• ASSIGNMENT:
Apart from the pictures, output all of the records exactly.

[People photos with keypoints]
- - -
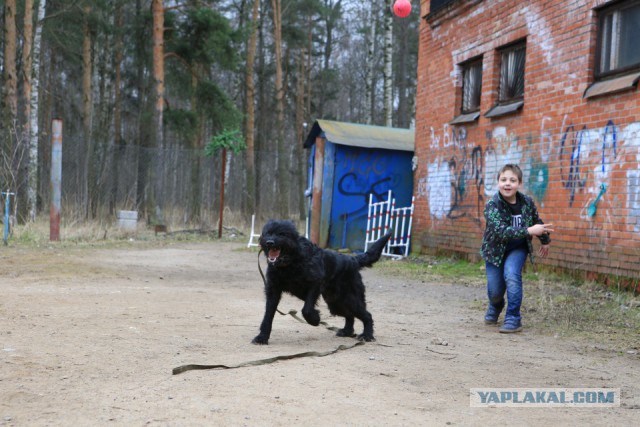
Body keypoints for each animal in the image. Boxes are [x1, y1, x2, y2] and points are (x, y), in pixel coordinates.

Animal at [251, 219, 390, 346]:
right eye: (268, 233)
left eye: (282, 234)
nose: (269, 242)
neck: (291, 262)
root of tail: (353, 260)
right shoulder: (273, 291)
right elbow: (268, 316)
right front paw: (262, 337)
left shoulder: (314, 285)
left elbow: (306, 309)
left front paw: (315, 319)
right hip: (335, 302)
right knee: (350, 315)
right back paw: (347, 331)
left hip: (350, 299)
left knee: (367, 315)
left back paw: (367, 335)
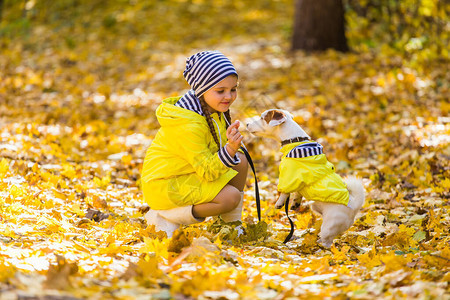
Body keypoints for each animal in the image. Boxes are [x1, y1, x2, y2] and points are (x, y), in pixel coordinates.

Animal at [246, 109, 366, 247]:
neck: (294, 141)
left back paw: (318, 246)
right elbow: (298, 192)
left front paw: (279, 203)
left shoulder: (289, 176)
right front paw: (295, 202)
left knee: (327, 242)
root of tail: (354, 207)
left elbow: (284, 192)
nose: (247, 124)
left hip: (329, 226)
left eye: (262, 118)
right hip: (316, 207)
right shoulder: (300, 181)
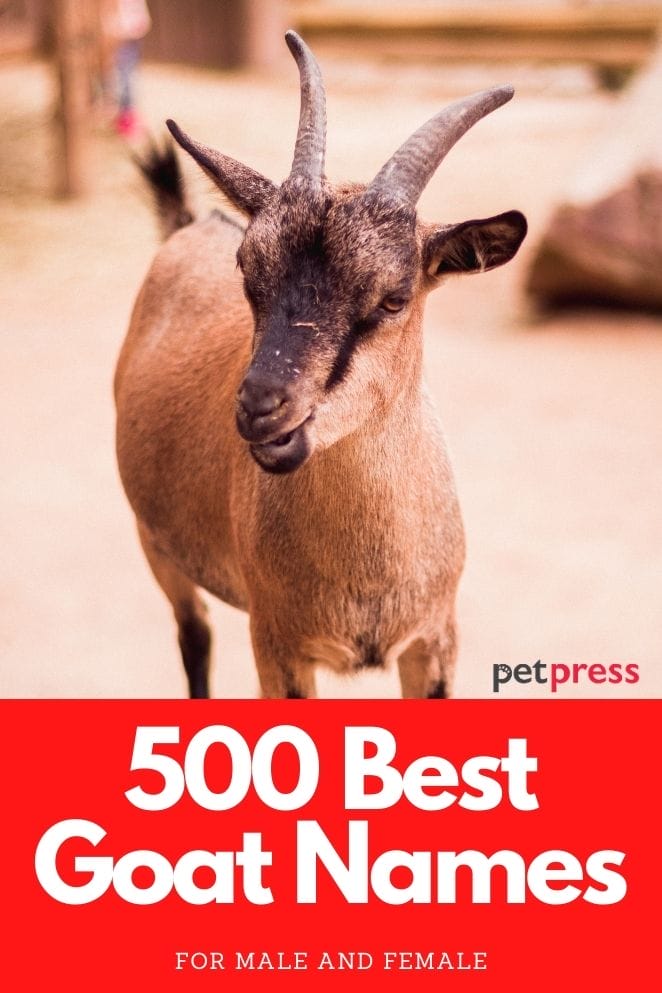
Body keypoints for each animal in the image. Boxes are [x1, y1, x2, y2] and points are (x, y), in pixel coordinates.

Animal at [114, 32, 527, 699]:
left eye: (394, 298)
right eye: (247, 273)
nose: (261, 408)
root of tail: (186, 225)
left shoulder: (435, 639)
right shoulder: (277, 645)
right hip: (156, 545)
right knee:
- - -
• SOLUTION TO THIS PROBLEM:
Body keypoints for each animal in the image. Boxes are [x1, y1, x2, y2] and points are (x, y), in pixel coordinates.

Animal at [251, 219, 390, 346]:
right eye: (268, 233)
left eye: (282, 234)
nose: (269, 242)
neck: (291, 262)
root of tail: (353, 260)
right shoulder: (273, 291)
right elbow: (268, 316)
right front paw: (262, 337)
left shoulder: (314, 285)
left elbow: (306, 309)
left front paw: (315, 319)
right hip: (335, 302)
right knee: (350, 315)
right back paw: (347, 331)
left hip: (350, 299)
left knee: (367, 315)
left back paw: (367, 335)
Body keypoints for each animal in the image. Boxes are [x1, y1, x2, y2] and points are (x, y), in pixel coordinates.

Animal at [246, 109, 366, 247]:
neck: (294, 141)
left back paw: (318, 246)
right elbow: (298, 192)
left front paw: (279, 203)
left shoulder: (289, 176)
right front paw: (295, 202)
left knee: (327, 242)
root of tail: (354, 207)
left elbow: (284, 192)
nose: (247, 124)
left hip: (329, 226)
left eye: (262, 118)
right hip: (316, 207)
right shoulder: (300, 181)
Body keypoints for each animal in the image. Boxes are [x1, y1, x2, y2] and points are (x, y), in pixel coordinates.

Animal at [114, 32, 527, 699]:
left eye: (394, 298)
right eye: (247, 273)
nose: (261, 408)
root of tail: (186, 225)
left shoulder: (435, 639)
right shoulder: (277, 645)
right hip: (156, 545)
right knee:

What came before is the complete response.